Reproduce the stretch of the passage on ionic liquids in palladium-catalyzed coupling from "When the substrate" through "of the ILs.", word for word.

==== EXTRACT TO READ ====

When the substrate (nucleophile) was changed to 4-methoxycarbonylphenylboronic acid (compound 7, Scheme 1) and 3-methoxycarbonylphenylboronic acid (compound 10), use of two imidazolium ILs generally produced enhanced yields of cross-coupled products (Table 2 and Table 3), which could be ascribed to the unique structural and coordinating properties of the ILs.

In the meantime, there was another reasonable explanation for the roles of BMImBF₄ and BMImPF₆ in the present catalysis. It was previously reported that the combination of 1-n-butyl-3-methylimidazolium bromide (BMImBr) with Pd(OAc)₂ in an alkaline environment produced 1-n-butyl-3-methylimidazol-2-ylidene (BMIy) complex of Pd (such as PdBr₂(BMIy)₂ and analogues), which showed a high activity in the Heck reaction [49]. This N-heterocyclic carbene (NHC) complex (PdBr₂(BMIy)₂) probably has influences on both the NHC and counterion (Br⁻), facilitating various catalytic reactions [49]. Furthermore, no palladium metal particles (Pd⁽⁰⁾ black) appeared in this work, probably indicating the formation of N-heterocyclic carbene (NHC) complex of Pd. On the basis of the above analysis, the possible formation of NHC complex of Pd in this work is proposed in Scheme 2.

3.2.4. Effect of Catalyst Recycling

The imidazolium ILs-facilitated catalyst recycling experiments are shown in Figure 2, Figure 3 and Figure 4. In practice, several phenomena deserved attention. First of all, in the non-IL facilitated experiments, a lot of grey flakes appeared on the flask wall, which seemed to be amorphous Pd⁽⁰⁾ black, but most of the IL-facilitated recycling reactions showed no Pd⁽⁰⁾ black. Hence, the introduction of imidazolium ILs as recyclable media could stabilize the Pd intermediates, mainly due to coordination of N to Pd, which inhibited the formation of Pd⁽⁰⁾ black and benefited the catalyst recovery (Figure 2, Figure 3 and Figure 4) [50], or to the formation of the NHC complex of Pd (Scheme 2).

The performance of BMImBF₄ was usually much better than that of BMImPF₆ for the conversion of all substrates (respective a-d, Figure 2, Figure 3 and Figure 4). Herein, BF₄⁻ was more hydrophilic than PF₆⁻ [29], which may show a better affinity to the base (Na₂CO₃) dissolved in H₂O, probably stabilizing catalytic intermediates. Furthermore, taking into account the solubility of the solvent and its interaction with BMImPF₆ or BMImBF₄, some polar solvents such as diethyl ether, acetone, or DMF were able to extract cross-coupled products from ionic phases, but n-hexane was almost completely inert.

==== RAW RECORDS ====

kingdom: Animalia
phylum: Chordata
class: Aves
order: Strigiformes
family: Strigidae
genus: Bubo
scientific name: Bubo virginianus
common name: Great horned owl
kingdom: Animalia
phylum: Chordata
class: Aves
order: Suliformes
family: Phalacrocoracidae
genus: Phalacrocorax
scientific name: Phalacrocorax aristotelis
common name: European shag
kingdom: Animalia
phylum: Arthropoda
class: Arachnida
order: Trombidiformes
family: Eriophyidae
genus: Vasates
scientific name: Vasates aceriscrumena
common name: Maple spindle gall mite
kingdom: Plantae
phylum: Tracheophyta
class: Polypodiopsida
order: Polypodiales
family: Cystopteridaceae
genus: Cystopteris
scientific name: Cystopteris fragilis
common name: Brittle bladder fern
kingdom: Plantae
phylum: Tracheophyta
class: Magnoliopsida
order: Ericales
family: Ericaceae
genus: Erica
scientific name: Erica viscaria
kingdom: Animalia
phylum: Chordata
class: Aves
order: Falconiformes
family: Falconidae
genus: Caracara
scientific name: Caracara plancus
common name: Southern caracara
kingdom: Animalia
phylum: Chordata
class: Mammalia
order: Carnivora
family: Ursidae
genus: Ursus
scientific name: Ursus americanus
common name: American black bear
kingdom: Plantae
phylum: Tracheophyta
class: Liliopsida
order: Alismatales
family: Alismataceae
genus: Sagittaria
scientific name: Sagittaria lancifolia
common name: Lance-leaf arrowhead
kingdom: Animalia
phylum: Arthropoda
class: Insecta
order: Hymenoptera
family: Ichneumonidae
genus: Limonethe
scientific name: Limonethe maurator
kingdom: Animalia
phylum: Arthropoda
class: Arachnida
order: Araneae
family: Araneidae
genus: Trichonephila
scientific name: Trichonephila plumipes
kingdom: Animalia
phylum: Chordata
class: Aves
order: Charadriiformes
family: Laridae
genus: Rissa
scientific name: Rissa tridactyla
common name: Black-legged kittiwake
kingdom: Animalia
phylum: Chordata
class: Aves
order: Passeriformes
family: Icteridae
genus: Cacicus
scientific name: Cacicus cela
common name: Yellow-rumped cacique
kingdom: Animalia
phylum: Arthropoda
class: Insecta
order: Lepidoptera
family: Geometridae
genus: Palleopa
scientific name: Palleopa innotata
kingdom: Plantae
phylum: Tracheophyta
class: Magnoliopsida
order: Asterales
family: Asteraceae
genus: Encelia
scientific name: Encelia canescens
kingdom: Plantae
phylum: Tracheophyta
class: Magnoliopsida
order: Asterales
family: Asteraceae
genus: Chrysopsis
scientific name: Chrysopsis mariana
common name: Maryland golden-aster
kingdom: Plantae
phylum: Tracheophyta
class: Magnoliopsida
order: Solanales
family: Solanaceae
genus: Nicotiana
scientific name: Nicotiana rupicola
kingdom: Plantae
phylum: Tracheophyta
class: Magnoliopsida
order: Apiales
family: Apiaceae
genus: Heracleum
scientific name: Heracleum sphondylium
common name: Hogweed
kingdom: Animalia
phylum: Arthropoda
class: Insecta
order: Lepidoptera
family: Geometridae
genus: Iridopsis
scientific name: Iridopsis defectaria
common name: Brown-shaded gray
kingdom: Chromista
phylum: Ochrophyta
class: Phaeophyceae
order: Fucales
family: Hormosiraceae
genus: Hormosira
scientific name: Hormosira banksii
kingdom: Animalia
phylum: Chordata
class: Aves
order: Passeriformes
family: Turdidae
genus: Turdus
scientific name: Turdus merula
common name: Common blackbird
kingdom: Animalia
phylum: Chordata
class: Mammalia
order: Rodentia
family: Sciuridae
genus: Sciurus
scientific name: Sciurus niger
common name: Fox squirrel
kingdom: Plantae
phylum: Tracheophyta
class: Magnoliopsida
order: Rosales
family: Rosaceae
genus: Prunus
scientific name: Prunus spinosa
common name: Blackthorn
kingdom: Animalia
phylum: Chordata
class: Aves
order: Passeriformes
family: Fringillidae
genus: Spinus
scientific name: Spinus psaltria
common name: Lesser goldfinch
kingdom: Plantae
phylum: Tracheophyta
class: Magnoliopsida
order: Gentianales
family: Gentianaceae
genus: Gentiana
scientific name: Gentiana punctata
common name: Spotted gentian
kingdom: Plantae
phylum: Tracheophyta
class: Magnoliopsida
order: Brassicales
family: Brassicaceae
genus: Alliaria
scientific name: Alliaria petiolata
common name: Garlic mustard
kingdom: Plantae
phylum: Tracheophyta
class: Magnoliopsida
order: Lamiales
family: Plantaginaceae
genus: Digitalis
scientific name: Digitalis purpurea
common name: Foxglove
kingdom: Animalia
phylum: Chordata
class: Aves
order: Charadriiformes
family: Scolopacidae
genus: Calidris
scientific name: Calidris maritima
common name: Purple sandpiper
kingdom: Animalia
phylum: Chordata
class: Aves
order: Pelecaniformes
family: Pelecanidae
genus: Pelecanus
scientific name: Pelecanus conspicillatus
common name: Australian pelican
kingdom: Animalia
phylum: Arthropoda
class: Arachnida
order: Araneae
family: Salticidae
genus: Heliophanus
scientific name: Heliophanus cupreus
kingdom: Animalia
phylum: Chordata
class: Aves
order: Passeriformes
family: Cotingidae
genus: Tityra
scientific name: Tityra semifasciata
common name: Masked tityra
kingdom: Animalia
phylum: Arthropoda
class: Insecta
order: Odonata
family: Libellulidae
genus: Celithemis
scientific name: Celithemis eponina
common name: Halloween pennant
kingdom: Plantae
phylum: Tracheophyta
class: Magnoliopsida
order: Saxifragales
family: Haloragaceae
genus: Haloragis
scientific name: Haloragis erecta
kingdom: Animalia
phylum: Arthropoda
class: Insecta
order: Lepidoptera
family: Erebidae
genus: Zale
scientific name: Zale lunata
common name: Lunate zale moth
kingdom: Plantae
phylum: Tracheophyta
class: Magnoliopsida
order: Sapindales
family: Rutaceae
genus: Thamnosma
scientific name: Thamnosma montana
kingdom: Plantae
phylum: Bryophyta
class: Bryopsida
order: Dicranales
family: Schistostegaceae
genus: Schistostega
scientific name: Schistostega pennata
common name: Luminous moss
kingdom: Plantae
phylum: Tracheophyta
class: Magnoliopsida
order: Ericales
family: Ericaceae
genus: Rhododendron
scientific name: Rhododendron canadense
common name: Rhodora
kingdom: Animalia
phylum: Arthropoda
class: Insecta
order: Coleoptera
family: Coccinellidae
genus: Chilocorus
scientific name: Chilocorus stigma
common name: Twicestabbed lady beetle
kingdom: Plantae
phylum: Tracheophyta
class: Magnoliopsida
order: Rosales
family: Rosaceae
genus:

====

### SOLUTION TO THE PROBLEM
When the substrate (nucleophile) was changed to 4-methoxycarbonylphenylboronic acid (compound 7, Scheme 1) and 3-methoxycarbonylphenylboronic acid (compound 10), use of two imidazolium ILs generally produced enhanced yields of cross-coupled products (Table 2 and Table 3), which could be ascribed to the unique structural and coordinating properties of the ILs.